SARS-COV-2 γ variant acquires spike P681H or P681R for improved viral fitness (preprint)

ABSTRACT

Severe acute respiratory syndrome coronavirus 2 (SARS-COV-2) evolves and generates different variants through a continuously branching model. Four variants of concern have been the major pandemic drivers around the world. One important question is how they may evolve and generate subvariants, some of which may be even more virulent and drive the pandemic further.
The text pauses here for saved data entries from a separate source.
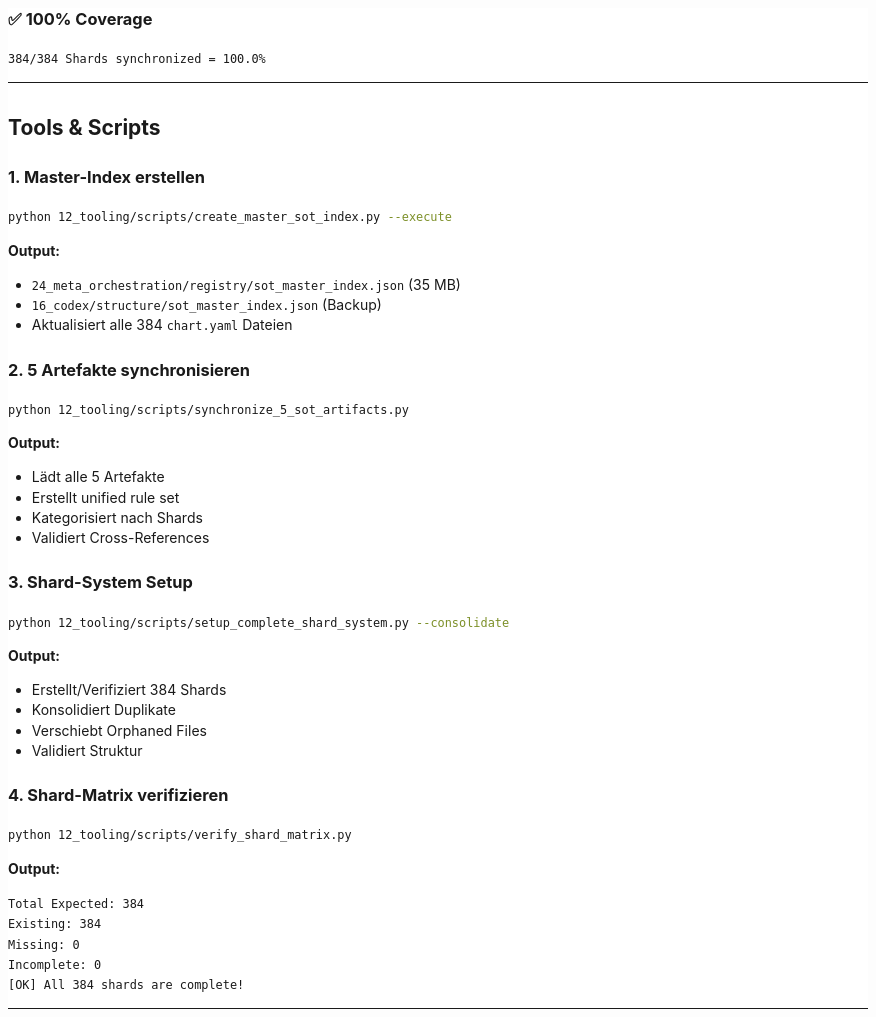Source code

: ### ✅ 100% Coverage

```
384/384 Shards synchronized = 100.0%
```

---

## Tools & Scripts

### 1. Master-Index erstellen

```bash
python 12_tooling/scripts/create_master_sot_index.py --execute
```

**Output:**
- `24_meta_orchestration/registry/sot_master_index.json` (35 MB)
- `16_codex/structure/sot_master_index.json` (Backup)
- Aktualisiert alle 384 `chart.yaml` Dateien

### 2. 5 Artefakte synchronisieren

```bash
python 12_tooling/scripts/synchronize_5_sot_artifacts.py
```

**Output:**
- Lädt alle 5 Artefakte
- Erstellt unified rule set
- Kategorisiert nach Shards
- Validiert Cross-References

### 3. Shard-System Setup

```bash
python 12_tooling/scripts/setup_complete_shard_system.py --consolidate
```

**Output:**
- Erstellt/Verifiziert 384 Shards
- Konsolidiert Duplikate
- Verschiebt Orphaned Files
- Validiert Struktur

### 4. Shard-Matrix verifizieren

```bash
python 12_tooling/scripts/verify_shard_matrix.py
```

**Output:**
```
Total Expected: 384
Existing: 384
Missing: 0
Incomplete: 0
[OK] All 384 shards are complete!
```

---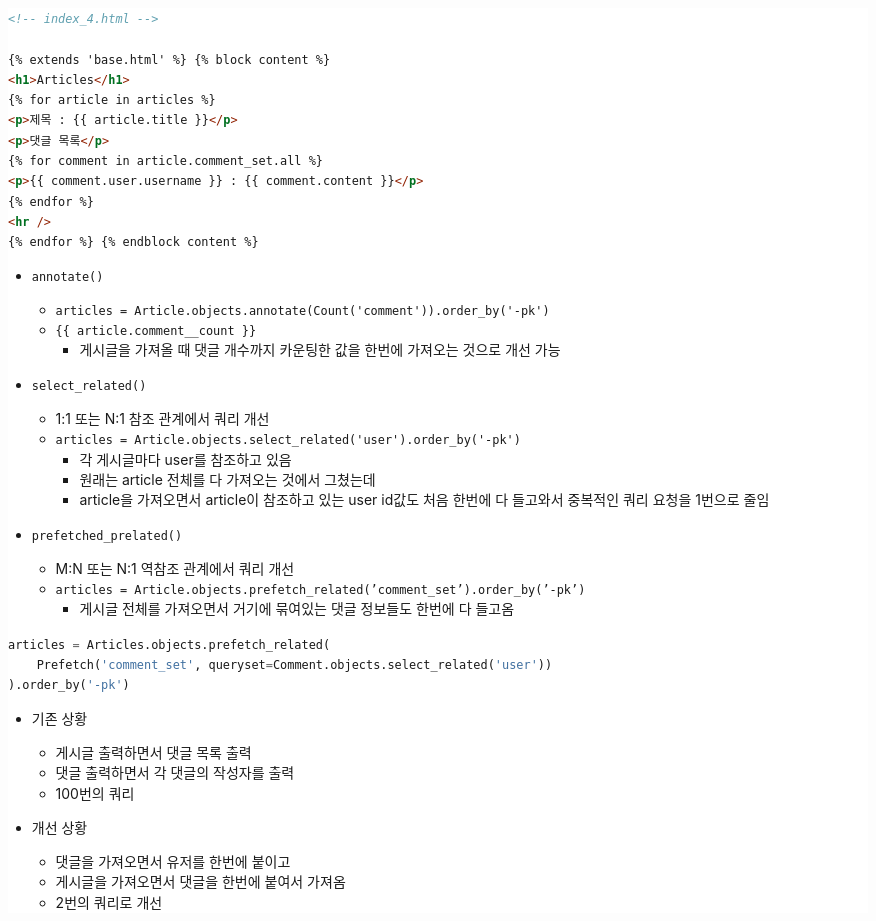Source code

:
 ```html
<!-- index_4.html -->

{% extends 'base.html' %} {% block content %}
<h1>Articles</h1>
{% for article in articles %}
<p>제목 : {{ article.title }}</p>
<p>댓글 목록</p>
{% for comment in article.comment_set.all %}
<p>{{ comment.user.username }} : {{ comment.content }}</p>
{% endfor %}
<hr />
{% endfor %} {% endblock content %}
```

- `annotate()`
    - `articles = Article.objects.annotate(Count('comment')).order_by('-pk')`
    - `{{ article.comment__count }}`
        - 게시글을 가져올 때 댓글 개수까지 카운팅한 값을 한번에 가져오는 것으로 개선 가능

- `select_related()`
    - 1:1 또는 N:1 참조 관계에서 쿼리 개선
    - `articles = Article.objects.select_related('user').order_by('-pk')`
        - 각 게시글마다 user를 참조하고 있음
        - 원래는 article 전체를 다 가져오는 것에서 그쳤는데
        - article을 가져오면서 article이 참조하고 있는 user id값도 처음 한번에 다 들고와서 중복적인 쿼리 요청을 1번으로 줄임

- `prefetched_prelated()`
    - M:N 또는 N:1 역참조 관계에서 쿼리 개선
    - `articles = Article.objects.prefetch_related(’comment_set’).order_by(’-pk’)`
        - 게시글 전체를 가져오면서 거기에 묶여있는 댓글 정보들도 한번에 다 들고옴

```python
articles = Articles.objects.prefetch_related(
    Prefetch('comment_set', queryset=Comment.objects.select_related('user'))
).order_by('-pk')
```

- 기존 상황
    - 게시글 출력하면서 댓글 목록 출력
    - 댓글 출력하면서 각 댓글의 작성자를 출력
    - 100번의 쿼리

- 개선 상황
    - 댓글을 가져오면서 유저를 한번에 붙이고
    - 게시글을 가져오면서 댓글을 한번에 붙여서 가져옴
    - 2번의 쿼리로 개선
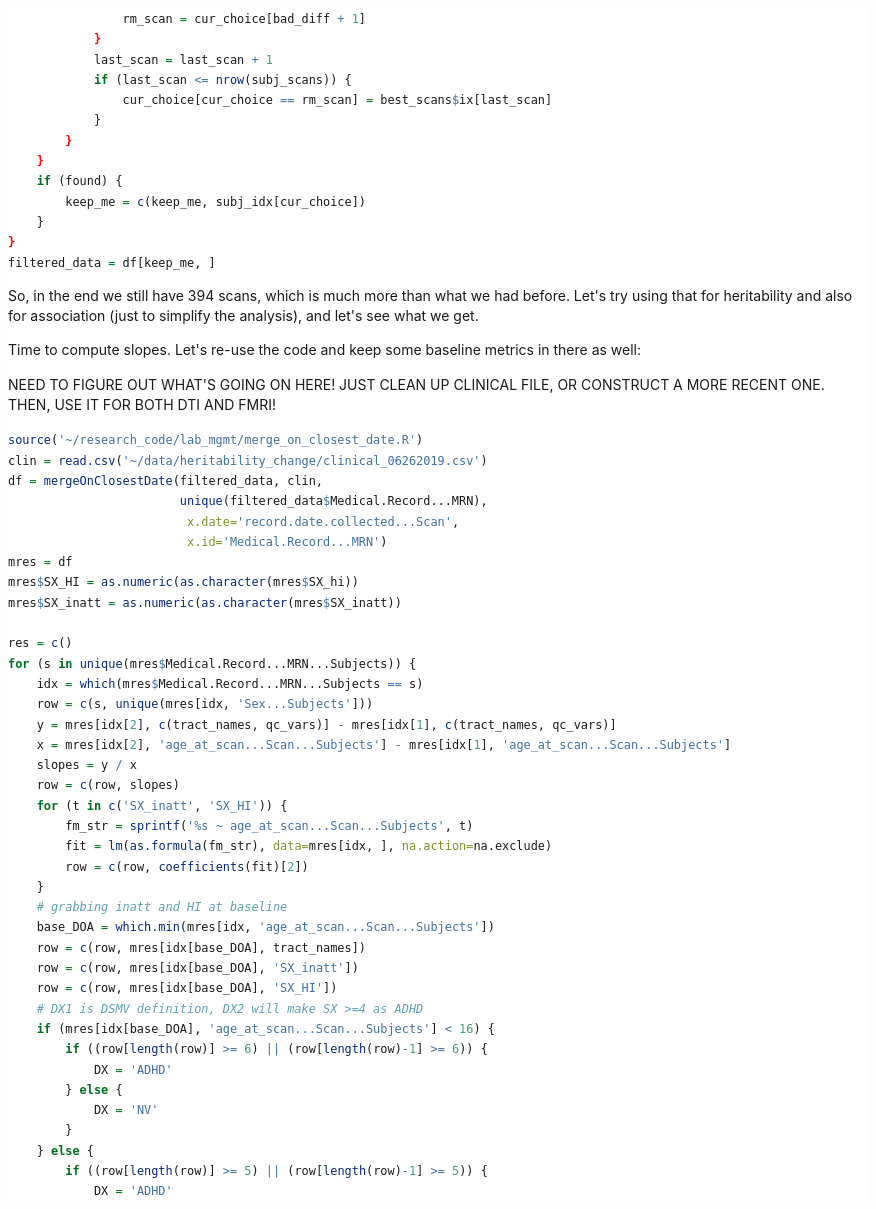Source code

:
 ```r
                rm_scan = cur_choice[bad_diff + 1]
            }
            last_scan = last_scan + 1
            if (last_scan <= nrow(subj_scans)) {
                cur_choice[cur_choice == rm_scan] = best_scans$ix[last_scan]
            }
        }
    }
    if (found) {
        keep_me = c(keep_me, subj_idx[cur_choice])
    }
}
filtered_data = df[keep_me, ]
```

So, in the end we still have 394 scans, which is much more than what we had
before. Let's try using that for heritability and also for association (just to
simplify the analysis), and let's see what we get.

Time to compute slopes. Let's re-use the code and keep some baseline metrics in
there as well:

NEED TO FIGURE OUT WHAT'S GOING ON HERE! JUST CLEAN UP CLINICAL FILE, OR
CONSTRUCT A MORE RECENT ONE. THEN, USE IT FOR BOTH DTI AND FMRI!

```r
source('~/research_code/lab_mgmt/merge_on_closest_date.R')
clin = read.csv('~/data/heritability_change/clinical_06262019.csv')
df = mergeOnClosestDate(filtered_data, clin,
                        unique(filtered_data$Medical.Record...MRN),
                         x.date='record.date.collected...Scan',
                         x.id='Medical.Record...MRN')
mres = df
mres$SX_HI = as.numeric(as.character(mres$SX_hi))
mres$SX_inatt = as.numeric(as.character(mres$SX_inatt))

res = c()
for (s in unique(mres$Medical.Record...MRN...Subjects)) {
    idx = which(mres$Medical.Record...MRN...Subjects == s)
    row = c(s, unique(mres[idx, 'Sex...Subjects']))
    y = mres[idx[2], c(tract_names, qc_vars)] - mres[idx[1], c(tract_names, qc_vars)]
    x = mres[idx[2], 'age_at_scan...Scan...Subjects'] - mres[idx[1], 'age_at_scan...Scan...Subjects']
    slopes = y / x
    row = c(row, slopes)
    for (t in c('SX_inatt', 'SX_HI')) {
        fm_str = sprintf('%s ~ age_at_scan...Scan...Subjects', t)
        fit = lm(as.formula(fm_str), data=mres[idx, ], na.action=na.exclude)
        row = c(row, coefficients(fit)[2])
    }
    # grabbing inatt and HI at baseline
    base_DOA = which.min(mres[idx, 'age_at_scan...Scan...Subjects'])
    row = c(row, mres[idx[base_DOA], tract_names])
    row = c(row, mres[idx[base_DOA], 'SX_inatt'])
    row = c(row, mres[idx[base_DOA], 'SX_HI'])
    # DX1 is DSMV definition, DX2 will make SX >=4 as ADHD
    if (mres[idx[base_DOA], 'age_at_scan...Scan...Subjects'] < 16) {
        if ((row[length(row)] >= 6) || (row[length(row)-1] >= 6)) {
            DX = 'ADHD'
        } else {
            DX = 'NV'
        }
    } else {
        if ((row[length(row)] >= 5) || (row[length(row)-1] >= 5)) {
            DX = 'ADHD'
```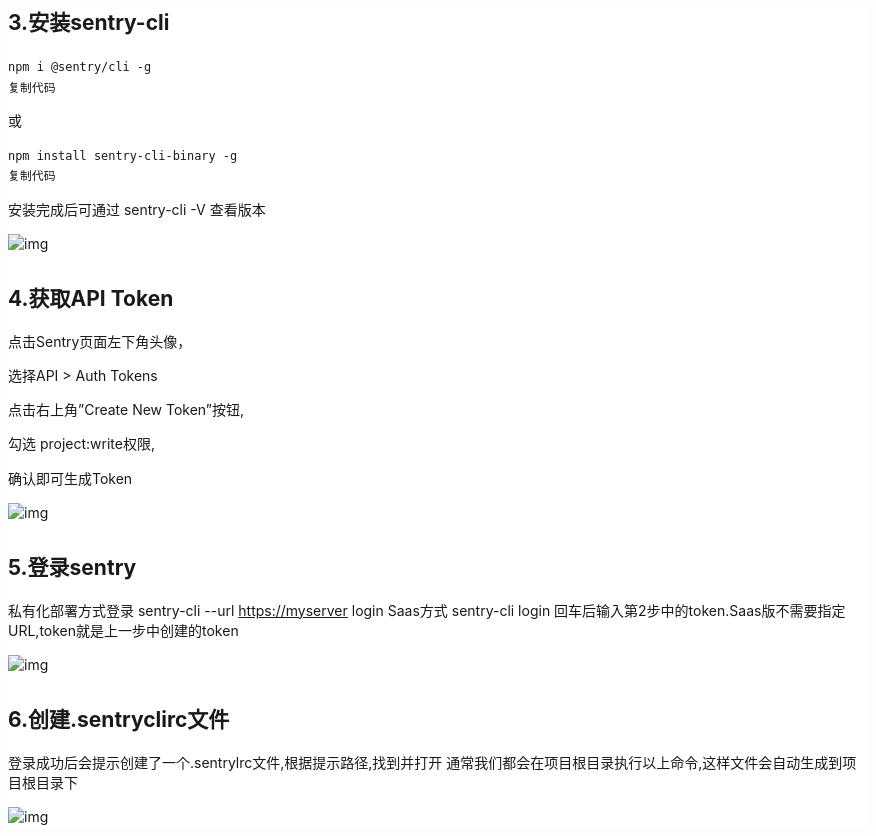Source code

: ## 3.安装sentry-cli

```
npm i @sentry/cli -g 
复制代码
```

或

```
npm install sentry-cli-binary -g
复制代码
```

安装完成后可通过 sentry-cli -V 查看版本



![img](https://p1-jj.byteimg.com/tos-cn-i-t2oaga2asx/gold-user-assets/2020/4/28/171bf8014105a2b5~tplv-t2oaga2asx-watermark.image)



## 4.获取API Token

点击Sentry页面左下角头像，

选择API > Auth Tokens

点击右上角”Create New Token”按钮,

勾选 project:write权限,

确认即可生成Token



![img](https://p1-jj.byteimg.com/tos-cn-i-t2oaga2asx/gold-user-assets/2020/4/28/171bf8041b3a05b7~tplv-t2oaga2asx-watermark.image)



## 5.登录sentry

私有化部署方式登录 sentry-cli --url [https://myserver](https://link.juejin.cn?target=https%3A%2F%2Fmyserver) login Saas方式 sentry-cli login 回车后输入第2步中的token.Saas版不需要指定URL,token就是上一步中创建的token



![img](https://p1-jj.byteimg.com/tos-cn-i-t2oaga2asx/gold-user-assets/2020/4/28/171bf805cf722b2b~tplv-t2oaga2asx-watermark.image)



## 6.创建.sentryclirc文件

登录成功后会提示创建了一个.sentrylrc文件,根据提示路径,找到并打开 通常我们都会在项目根目录执行以上命令,这样文件会自动生成到项目根目录下



![img](https://p1-jj.byteimg.com/tos-cn-i-t2oaga2asx/gold-user-assets/2020/4/28/171bf8073a953f43~tplv-t2oaga2asx-watermark.image)

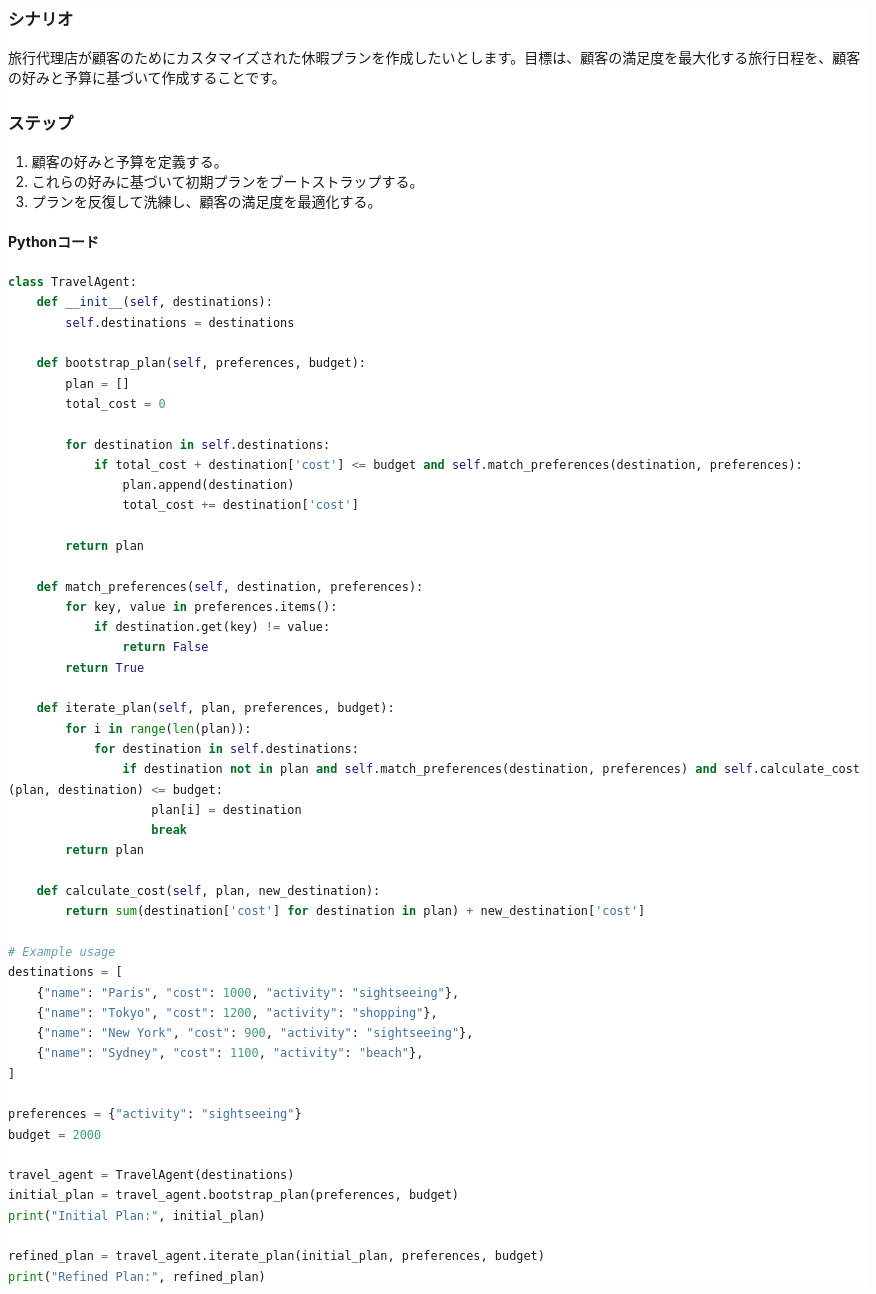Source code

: ### シナリオ

旅行代理店が顧客のためにカスタマイズされた休暇プランを作成したいとします。目標は、顧客の満足度を最大化する旅行日程を、顧客の好みと予算に基づいて作成することです。

### ステップ

1. 顧客の好みと予算を定義する。
2. これらの好みに基づいて初期プランをブートストラップする。
3. プランを反復して洗練し、顧客の満足度を最適化する。

#### Pythonコード

```python
class TravelAgent:
    def __init__(self, destinations):
        self.destinations = destinations

    def bootstrap_plan(self, preferences, budget):
        plan = []
        total_cost = 0

        for destination in self.destinations:
            if total_cost + destination['cost'] <= budget and self.match_preferences(destination, preferences):
                plan.append(destination)
                total_cost += destination['cost']

        return plan

    def match_preferences(self, destination, preferences):
        for key, value in preferences.items():
            if destination.get(key) != value:
                return False
        return True

    def iterate_plan(self, plan, preferences, budget):
        for i in range(len(plan)):
            for destination in self.destinations:
                if destination not in plan and self.match_preferences(destination, preferences) and self.calculate_cost(plan, destination) <= budget:
                    plan[i] = destination
                    break
        return plan

    def calculate_cost(self, plan, new_destination):
        return sum(destination['cost'] for destination in plan) + new_destination['cost']

# Example usage
destinations = [
    {"name": "Paris", "cost": 1000, "activity": "sightseeing"},
    {"name": "Tokyo", "cost": 1200, "activity": "shopping"},
    {"name": "New York", "cost": 900, "activity": "sightseeing"},
    {"name": "Sydney", "cost": 1100, "activity": "beach"},
]

preferences = {"activity": "sightseeing"}
budget = 2000

travel_agent = TravelAgent(destinations)
initial_plan = travel_agent.bootstrap_plan(preferences, budget)
print("Initial Plan:", initial_plan)

refined_plan = travel_agent.iterate_plan(initial_plan, preferences, budget)
print("Refined Plan:", refined_plan)
```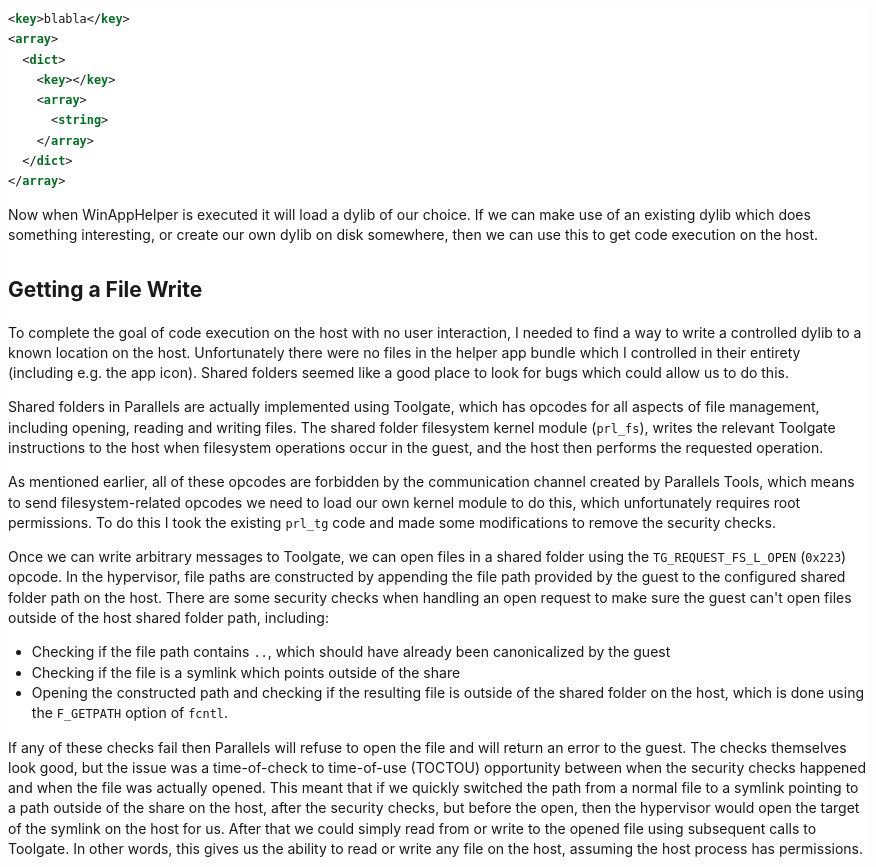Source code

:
 ```xml
<key>blabla</key>
<array>
  <dict>
    <key></key>
    <array>
      <string>
    </array>
  </dict>
</array>
```

Now when WinAppHelper is executed it will load a dylib of our choice. If we can make use of an existing dylib which does something interesting, or create our own dylib on disk somewhere, then we can use this to get code execution on the host.

## Getting a File Write
To complete the goal of code execution on the host with no user interaction, I needed to find a way to write a controlled dylib to a known location on the host. Unfortunately there were no files in the helper app bundle which I controlled in their entirety (including e.g. the app icon). Shared folders seemed like a good place to look for bugs which could allow us to do this.

Shared folders in Parallels are actually implemented using Toolgate, which has opcodes for all aspects of file management, including opening, reading and writing files. The shared folder filesystem kernel module (`prl_fs`), writes the relevant Toolgate instructions to the host when filesystem operations occur in the guest, and the host then performs the requested operation.

As mentioned earlier, all of these opcodes are forbidden by the communication channel created by Parallels Tools, which means to send filesystem-related opcodes we need to load our own kernel module to do this, which unfortunately requires root permissions. To do this I took the existing `prl_tg` code and made some modifications to remove the security checks.

Once we can write arbitrary messages to Toolgate, we can open files in a shared folder using the `TG_REQUEST_FS_L_OPEN` (`0x223`) opcode. In the hypervisor, file paths are constructed by appending the file path provided by the guest to the configured shared folder path on the host. There are some security checks when handling an open request to make sure the guest can't open files outside of the host shared folder path, including:
- Checking if the file path contains `..`, which should have already been canonicalized by the guest
- Checking if the file is a symlink which points outside of the share
- Opening the constructed path and checking if the resulting file is outside of the shared folder on the host, which is done using the `F_GETPATH` option of `fcntl`. 

If any of these checks fail then Parallels will refuse to open the file and will return an error to the guest. The checks themselves look good, but the issue was a time-of-check to time-of-use (TOCTOU) opportunity between when the security checks happened and when the file was actually opened. This meant that if we quickly switched the path from a normal file to a symlink pointing to a path outside of the share on the host, after the security checks, but before the open, then the hypervisor would open the target of the symlink on the host for us. After that we could simply read from or write to the opened file using subsequent calls to Toolgate. In other words, this gives us the ability to read or write any file on the host, assuming the host process has permissions.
While investigating how {gamma} (or P.1) variant has been evolving, I noticed the spike substitution P681H in a group of genomes encoding a new subvariant, which has been designated P.1.7. This subvariant has become the dominant P.1 sublineage in Brazil, Italy, Spain and Peru, supporting that P681H confers evolutionary advantage to P.1.7. In Brazil and Peru, P.1.7 was still responsible for ~30% and ~40% cases, respectively, in August 2021. However, it has been competed out by {delta}1 (a {delta} subvariant) in both countries, Italy and Spain, suggesting that P.1.7 is not as virulent as {delta}1. In addition, 160 P.1 genomes possess a related substitution, P681R, and 120 of them encode a new subvariant, designated P.1.8. This P.1 subvariant carries two additional spike substitutions, T470N and C1235F, located at the receptor-binding pocket and cytoplasmic tail of spike protein, respectively. More P.1.8 genomes have been identified than P.1 genomes that encode P681R but not T470N and C1235F, suggesting that these two substitutions improve virulence of P.1.8 subvariant. Some P.1 genomes carry other substitutions (such as N679K, V687L and C1250F) that affect the furin cleavage site or cytoplasmic tail of spike protein. Thus, to improve viral fitness and expand its evolutionary cage, {gamma} variant acquires mutations to finetune the furin cleavage site and cytoplasmic tail of spike protein.